В Крыму меня ждал тяжелый удар — мой любимый режиссер и учитель сломал ногу, потом заболел воспалением легких и к концу лета умер. Во время болезни Бауэр уговорил меня попробовать свои силы в актерской профессии. <…> Приглашение на роль состоялось отнюдь не потому, что во мне видели скрытые актерские дарования, просто заболел актер Стрижевский, и надо было срочно найти замену. Я должен был изображать молодого художника, безнадежно влюбленного в ту самую девушку, которую я водрузил среди «леса колонн» на гигантскую золотую кровать.Обстоятельства осложнялись тем, что я на самом деле и действительно безнадежно был влюблен в эту актрису. Вероятно, это-то и учел Бауэр (он сохранял общее руководство съемками, лежа в постели) и понадеялся на естественность моих переживаний. Я до сих пор отчетливо помню ту необычайную скованность в движениях и действиях, которую я испытывал.
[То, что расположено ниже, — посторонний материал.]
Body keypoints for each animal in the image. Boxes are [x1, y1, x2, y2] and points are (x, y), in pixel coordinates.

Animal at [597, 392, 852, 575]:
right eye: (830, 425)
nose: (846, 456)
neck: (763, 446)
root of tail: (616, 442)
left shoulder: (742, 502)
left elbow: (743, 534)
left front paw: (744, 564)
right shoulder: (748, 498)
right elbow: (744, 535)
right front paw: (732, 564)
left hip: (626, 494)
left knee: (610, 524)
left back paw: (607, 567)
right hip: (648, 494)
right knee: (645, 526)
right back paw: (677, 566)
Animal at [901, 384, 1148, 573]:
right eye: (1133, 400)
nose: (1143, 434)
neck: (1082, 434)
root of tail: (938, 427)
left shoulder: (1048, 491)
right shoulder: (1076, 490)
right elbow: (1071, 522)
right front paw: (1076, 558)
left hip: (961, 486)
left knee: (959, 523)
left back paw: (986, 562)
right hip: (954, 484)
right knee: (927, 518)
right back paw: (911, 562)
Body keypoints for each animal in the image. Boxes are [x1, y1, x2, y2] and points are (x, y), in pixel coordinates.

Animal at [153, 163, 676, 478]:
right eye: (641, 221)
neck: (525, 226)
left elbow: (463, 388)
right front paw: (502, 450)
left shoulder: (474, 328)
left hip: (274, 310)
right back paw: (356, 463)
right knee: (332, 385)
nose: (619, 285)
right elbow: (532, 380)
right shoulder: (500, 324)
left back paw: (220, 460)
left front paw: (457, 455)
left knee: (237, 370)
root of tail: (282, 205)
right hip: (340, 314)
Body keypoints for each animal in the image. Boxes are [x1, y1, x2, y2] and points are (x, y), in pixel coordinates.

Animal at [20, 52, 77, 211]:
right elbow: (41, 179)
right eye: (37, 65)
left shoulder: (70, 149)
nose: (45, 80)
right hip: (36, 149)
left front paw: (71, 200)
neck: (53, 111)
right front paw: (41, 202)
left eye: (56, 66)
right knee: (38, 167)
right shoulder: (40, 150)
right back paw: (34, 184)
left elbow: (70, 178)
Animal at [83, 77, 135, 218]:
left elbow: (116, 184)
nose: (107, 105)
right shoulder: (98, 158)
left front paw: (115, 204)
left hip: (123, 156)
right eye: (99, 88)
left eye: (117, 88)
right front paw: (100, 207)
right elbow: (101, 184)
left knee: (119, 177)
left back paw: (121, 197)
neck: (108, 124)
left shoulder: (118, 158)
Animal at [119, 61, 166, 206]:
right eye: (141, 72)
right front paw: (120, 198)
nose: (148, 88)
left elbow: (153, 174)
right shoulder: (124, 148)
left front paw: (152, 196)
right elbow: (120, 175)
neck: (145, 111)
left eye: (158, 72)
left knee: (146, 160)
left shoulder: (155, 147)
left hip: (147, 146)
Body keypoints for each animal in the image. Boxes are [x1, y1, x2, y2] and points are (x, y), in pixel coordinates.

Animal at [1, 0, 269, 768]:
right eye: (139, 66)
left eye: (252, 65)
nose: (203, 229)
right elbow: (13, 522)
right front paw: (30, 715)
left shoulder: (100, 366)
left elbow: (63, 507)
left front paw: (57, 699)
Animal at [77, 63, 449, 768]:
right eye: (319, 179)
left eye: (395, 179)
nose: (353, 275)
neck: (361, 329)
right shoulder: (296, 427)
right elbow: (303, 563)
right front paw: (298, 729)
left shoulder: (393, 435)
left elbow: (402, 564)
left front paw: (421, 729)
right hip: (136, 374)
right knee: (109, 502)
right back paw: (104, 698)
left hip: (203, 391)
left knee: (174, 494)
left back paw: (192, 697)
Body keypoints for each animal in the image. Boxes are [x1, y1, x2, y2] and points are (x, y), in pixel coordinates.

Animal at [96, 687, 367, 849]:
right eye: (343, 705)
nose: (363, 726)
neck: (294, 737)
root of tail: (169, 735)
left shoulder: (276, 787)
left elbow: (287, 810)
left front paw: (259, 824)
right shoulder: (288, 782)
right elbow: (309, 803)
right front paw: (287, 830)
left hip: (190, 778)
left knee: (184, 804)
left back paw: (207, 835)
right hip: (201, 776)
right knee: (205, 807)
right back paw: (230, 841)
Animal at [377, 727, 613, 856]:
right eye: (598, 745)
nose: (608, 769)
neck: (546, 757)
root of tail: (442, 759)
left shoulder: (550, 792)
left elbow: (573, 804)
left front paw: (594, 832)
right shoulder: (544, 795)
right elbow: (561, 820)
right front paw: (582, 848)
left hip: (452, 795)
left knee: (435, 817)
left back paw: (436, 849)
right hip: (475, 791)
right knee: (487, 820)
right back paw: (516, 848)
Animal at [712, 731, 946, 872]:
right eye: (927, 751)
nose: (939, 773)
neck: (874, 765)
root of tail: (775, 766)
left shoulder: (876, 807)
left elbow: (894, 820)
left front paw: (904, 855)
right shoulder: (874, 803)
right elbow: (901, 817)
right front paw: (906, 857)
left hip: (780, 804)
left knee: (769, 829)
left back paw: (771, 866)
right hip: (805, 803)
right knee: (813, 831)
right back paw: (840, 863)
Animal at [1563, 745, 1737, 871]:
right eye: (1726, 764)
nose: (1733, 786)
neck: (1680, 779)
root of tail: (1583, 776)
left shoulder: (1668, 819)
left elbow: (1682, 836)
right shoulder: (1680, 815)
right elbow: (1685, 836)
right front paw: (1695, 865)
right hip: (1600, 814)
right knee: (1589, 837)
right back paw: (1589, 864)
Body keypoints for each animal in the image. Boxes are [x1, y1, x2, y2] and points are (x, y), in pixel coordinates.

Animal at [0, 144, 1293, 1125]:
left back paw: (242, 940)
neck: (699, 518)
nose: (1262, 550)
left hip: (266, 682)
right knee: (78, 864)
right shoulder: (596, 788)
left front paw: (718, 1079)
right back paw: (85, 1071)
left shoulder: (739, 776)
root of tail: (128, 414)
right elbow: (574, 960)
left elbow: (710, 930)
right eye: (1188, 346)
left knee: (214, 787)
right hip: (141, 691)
Но вместе с тем я был предельно искренен в своих переживаниях, нервно ломал пальцы и восторженно размахивал рукой, произнося: — Солнце и небо приветствуют вас, принцесса! А когда моя любимая по сценарию уходила к другому, я, сидя на камне среди бушующего морского прибоя, по-настоящему плакал навзрыд. Но на экране мы увидели, что более комическую сцену не мог изобразить ни Глупышкии, ни Макс Линдер. Вот что значит натурализм, да еще без школы и таланта!